■ What you will do ■
Take the line that contains "framed print: present [1146,273,1222,358]" and each line after it to the end of the data below, and set them down exactly, omitting pictures.

--- Provided entries Enclosed Below ---

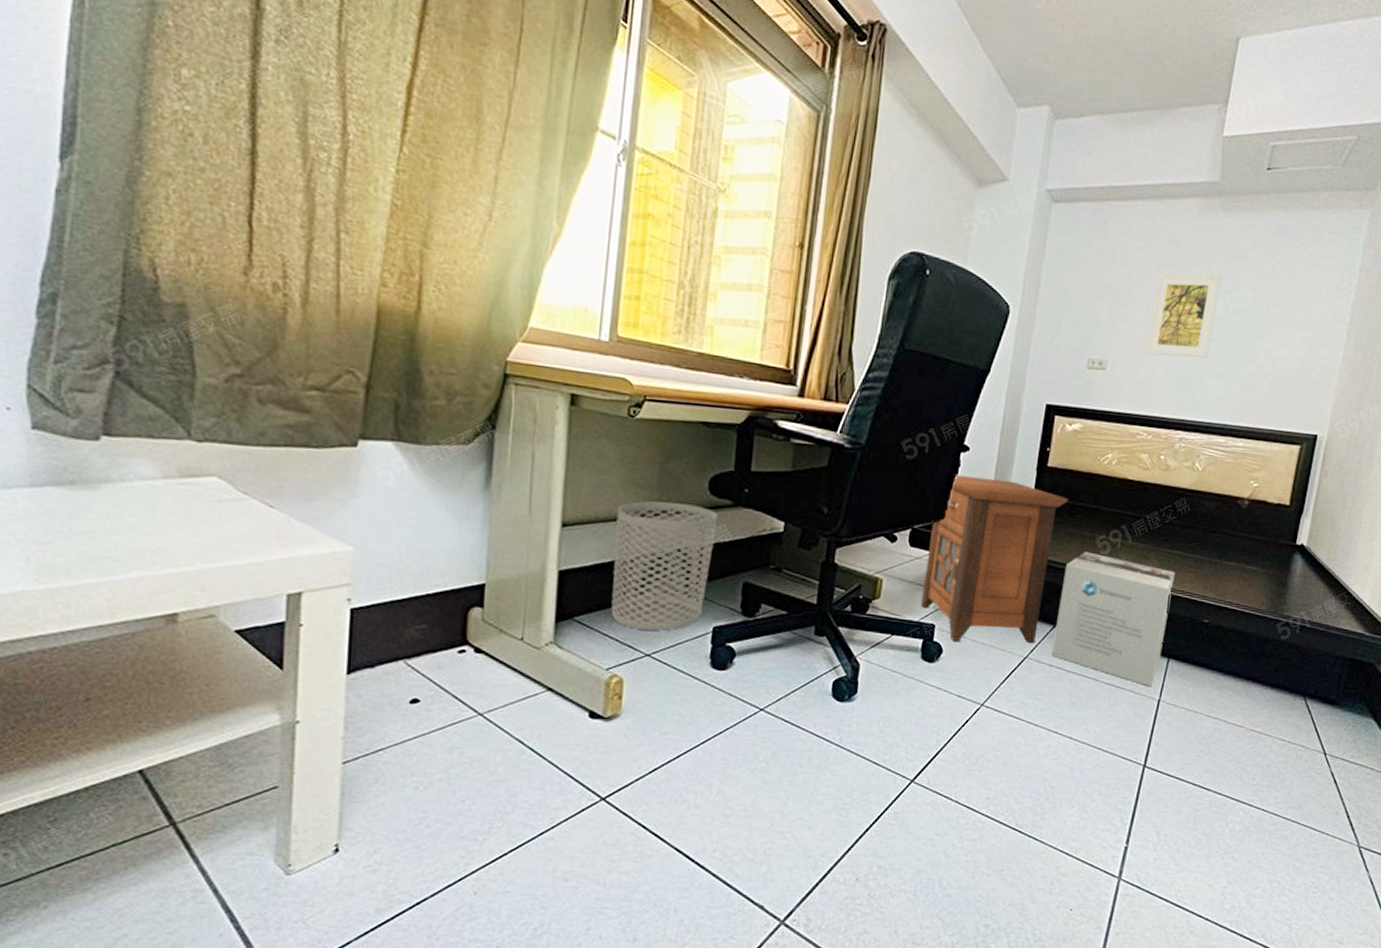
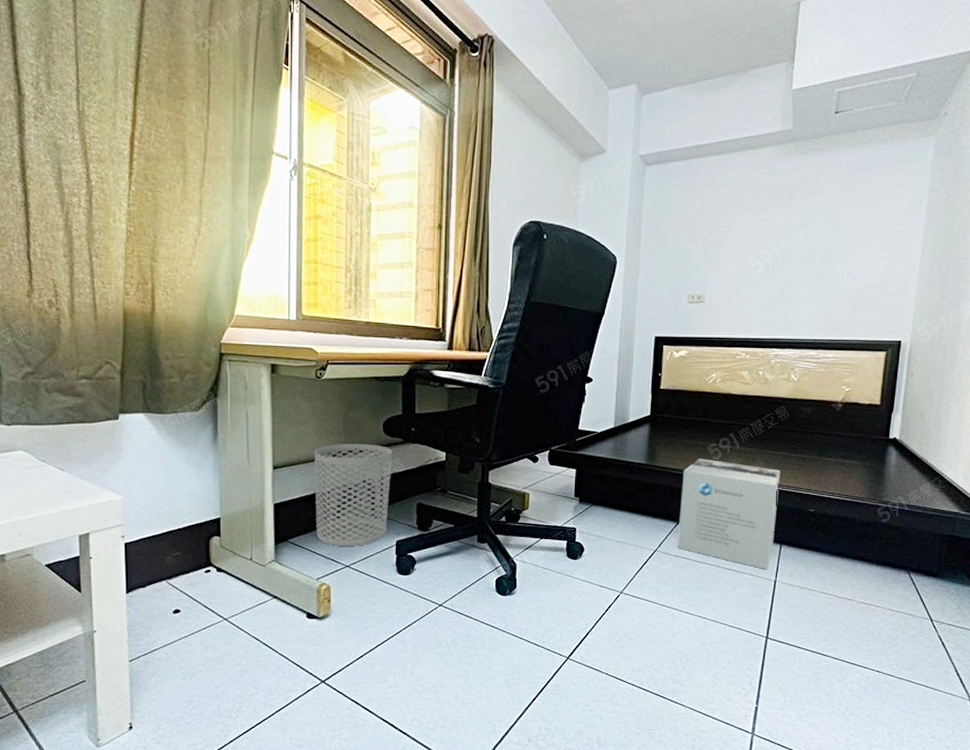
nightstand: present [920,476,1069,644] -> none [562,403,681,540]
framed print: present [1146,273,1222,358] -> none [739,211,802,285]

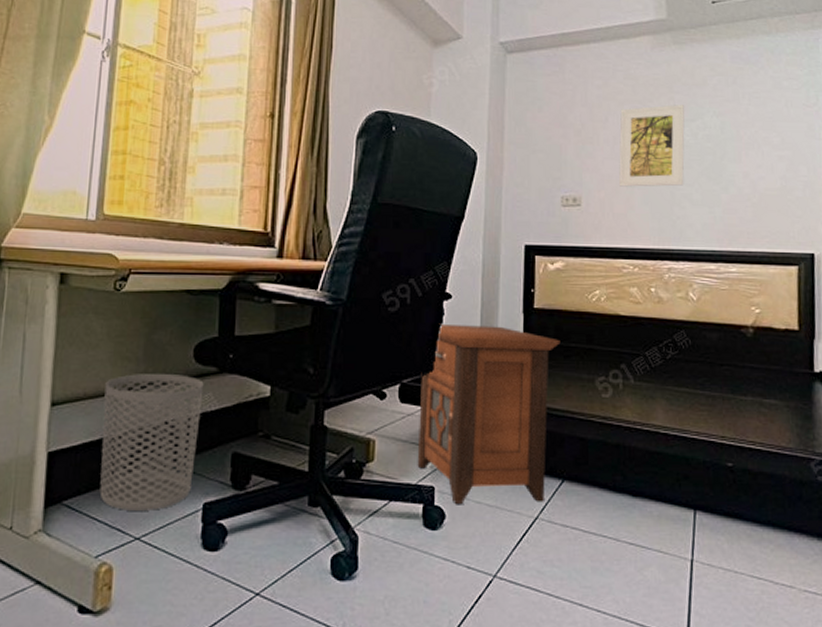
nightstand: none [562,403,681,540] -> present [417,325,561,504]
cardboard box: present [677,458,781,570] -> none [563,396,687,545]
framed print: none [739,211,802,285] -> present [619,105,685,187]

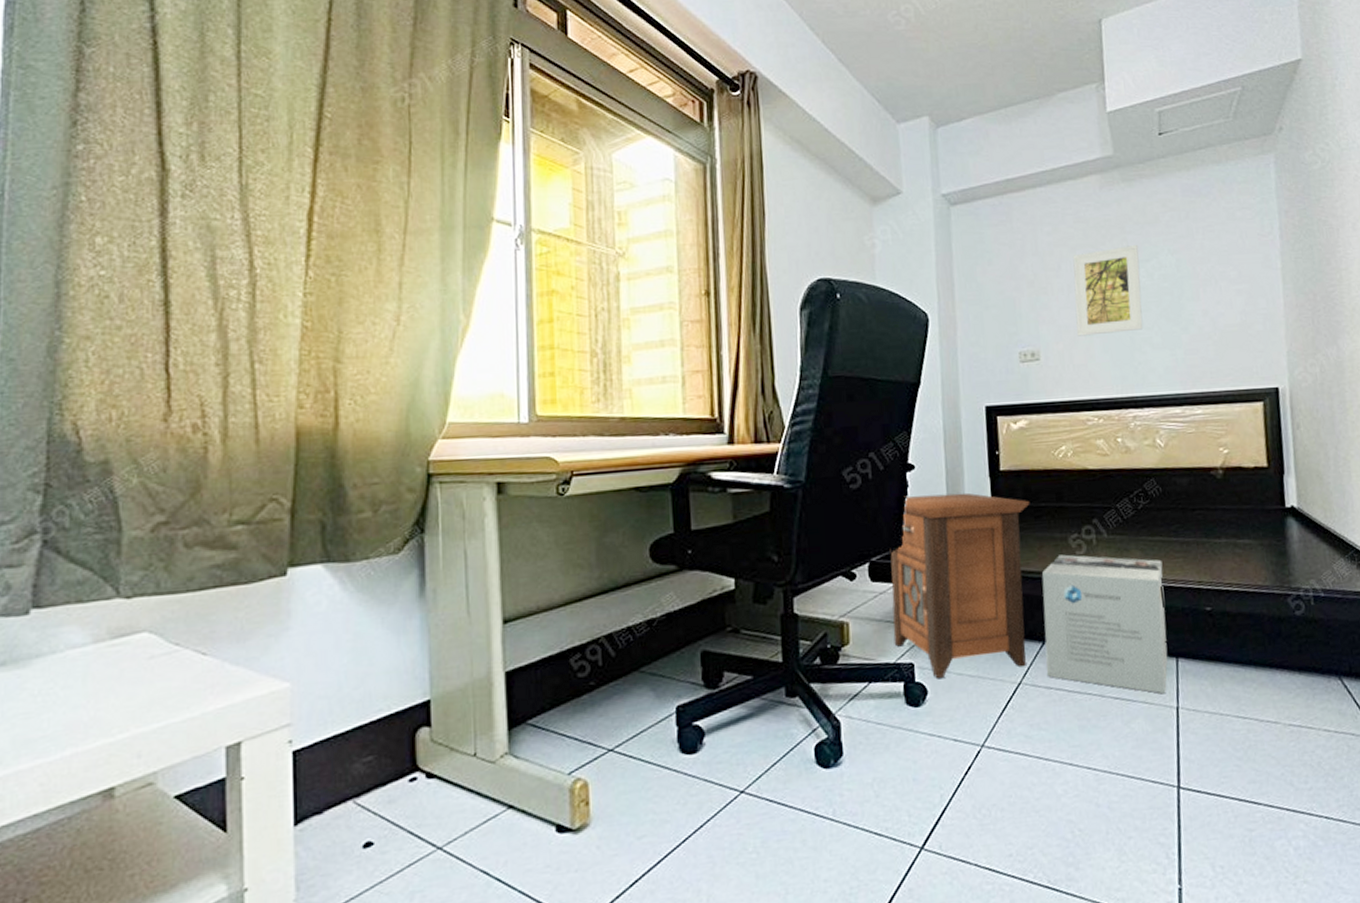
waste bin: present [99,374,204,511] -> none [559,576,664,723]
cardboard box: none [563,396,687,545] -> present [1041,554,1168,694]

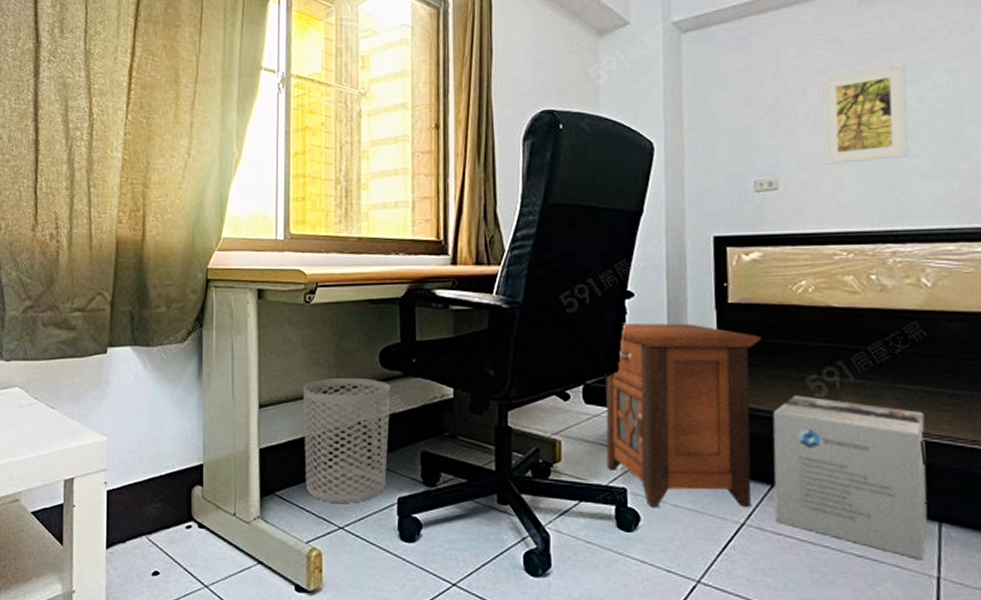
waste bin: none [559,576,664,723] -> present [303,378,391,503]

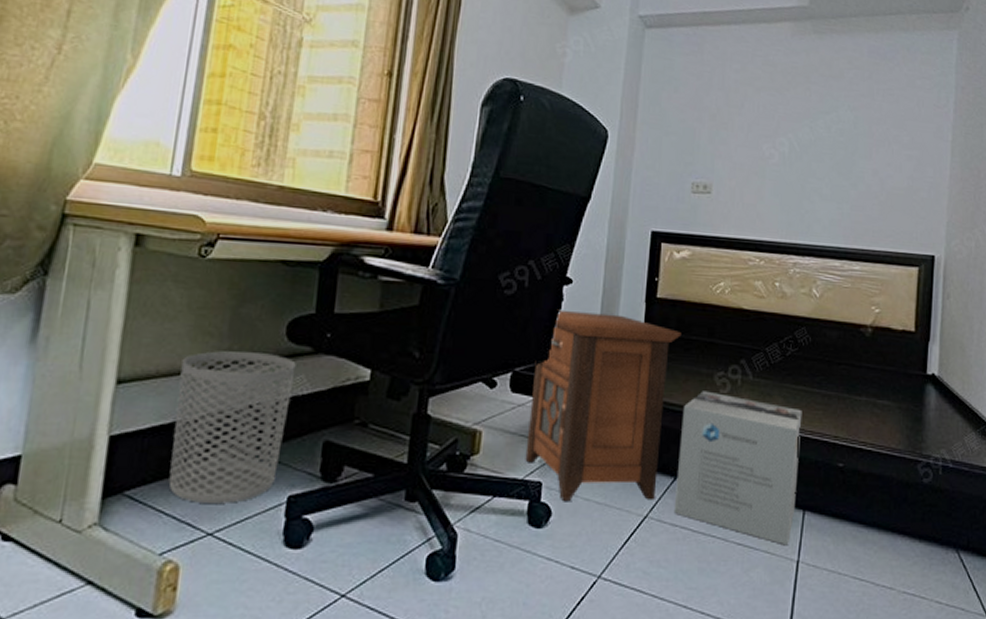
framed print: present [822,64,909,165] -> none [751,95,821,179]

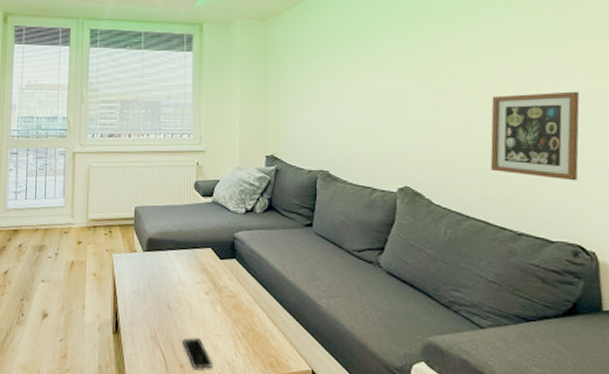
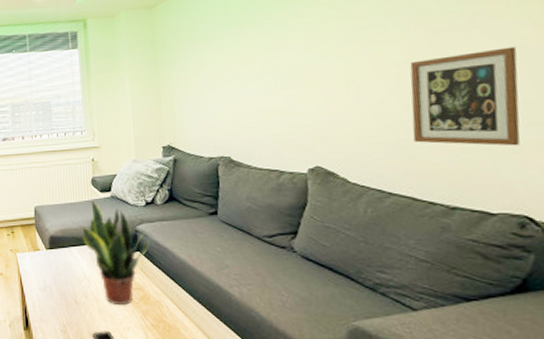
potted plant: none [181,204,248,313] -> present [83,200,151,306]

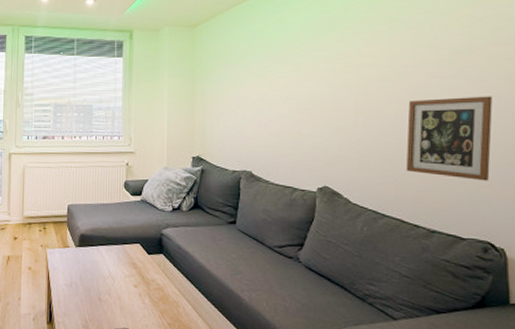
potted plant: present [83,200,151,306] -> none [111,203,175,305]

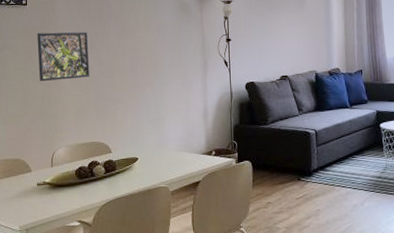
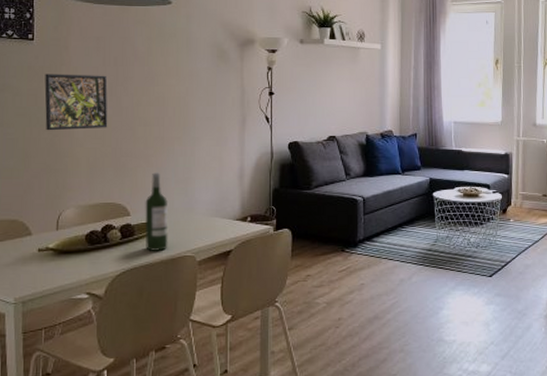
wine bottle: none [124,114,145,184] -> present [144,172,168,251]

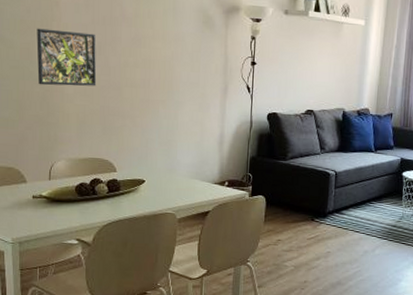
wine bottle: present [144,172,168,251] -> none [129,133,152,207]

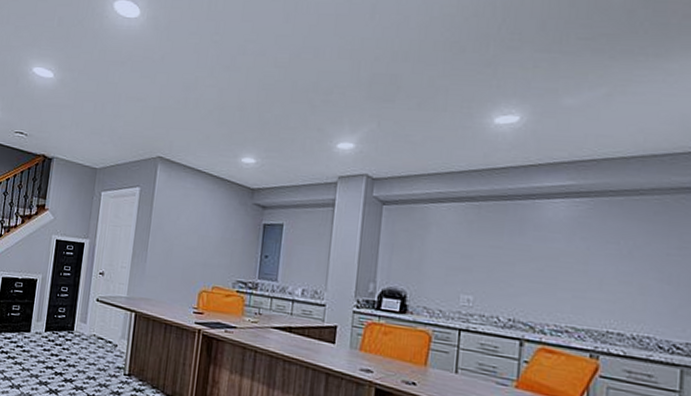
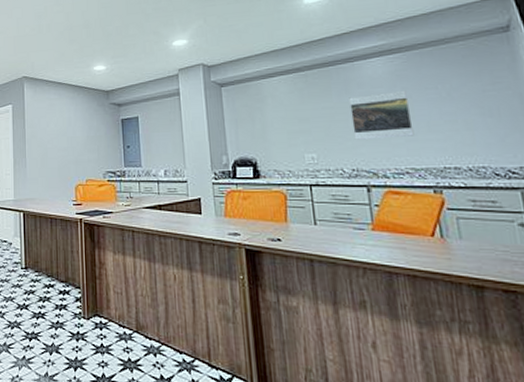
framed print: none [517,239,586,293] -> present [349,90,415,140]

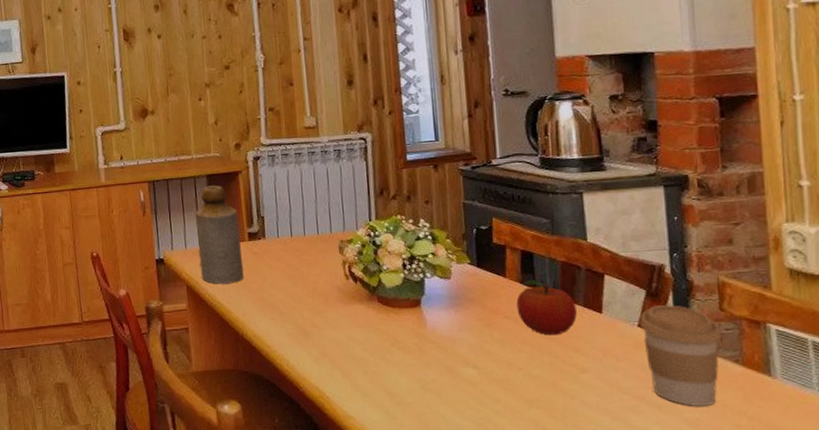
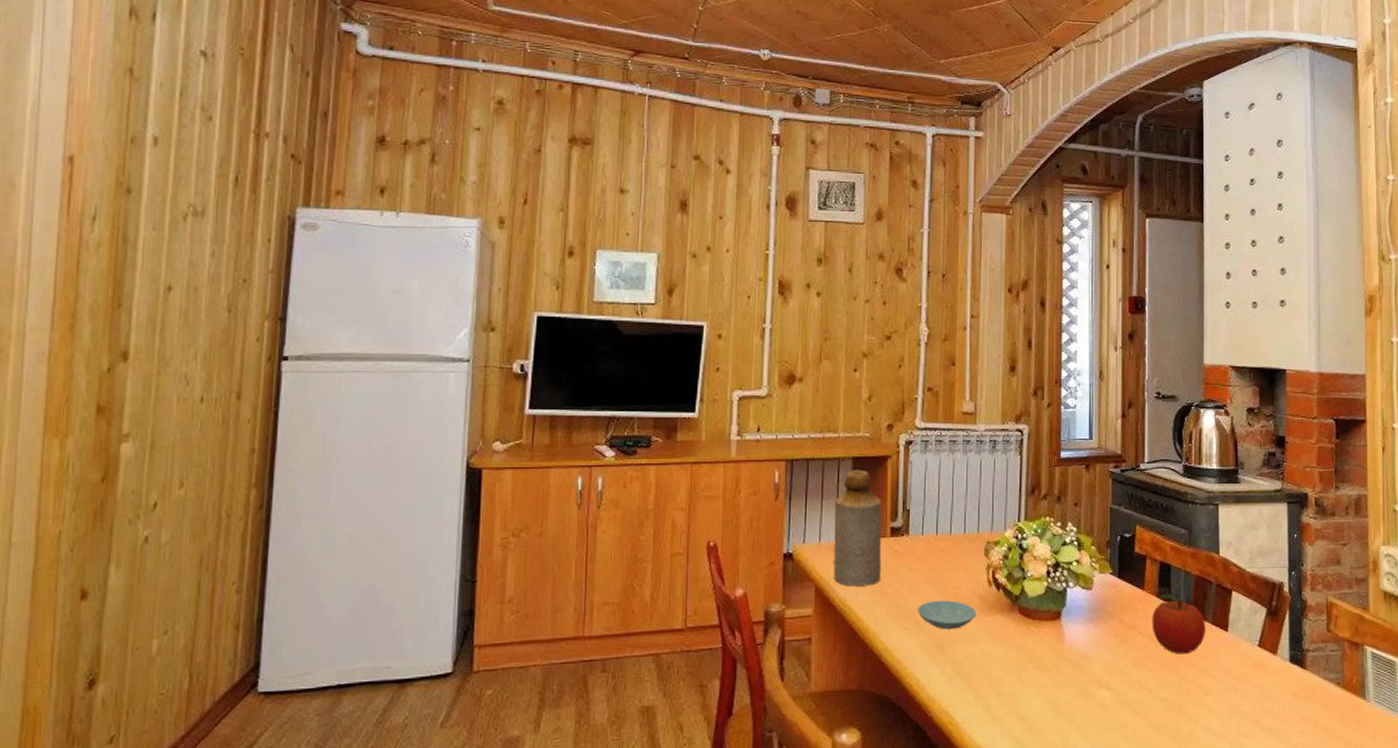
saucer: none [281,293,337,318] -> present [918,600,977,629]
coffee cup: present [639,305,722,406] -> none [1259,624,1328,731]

--- End of Enclosed Provided entries ---

■ Exercise response ■
framed print: present [1146,273,1222,358] -> none [739,211,802,285]

nightstand: none [562,403,681,540] -> present [417,325,561,504]
cardboard box: present [677,458,781,570] -> none [563,396,687,545]
framed print: none [739,211,802,285] -> present [619,105,685,187]

waste bin: present [99,374,204,511] -> none [559,576,664,723]
cardboard box: none [563,396,687,545] -> present [1041,554,1168,694]

waste bin: none [559,576,664,723] -> present [303,378,391,503]

framed print: present [822,64,909,165] -> none [751,95,821,179]

potted plant: none [181,204,248,313] -> present [83,200,151,306]

potted plant: present [83,200,151,306] -> none [111,203,175,305]

wine bottle: none [124,114,145,184] -> present [144,172,168,251]

wine bottle: present [144,172,168,251] -> none [129,133,152,207]

framed print: none [517,239,586,293] -> present [349,90,415,140]

saucer: none [281,293,337,318] -> present [918,600,977,629]
coffee cup: present [639,305,722,406] -> none [1259,624,1328,731]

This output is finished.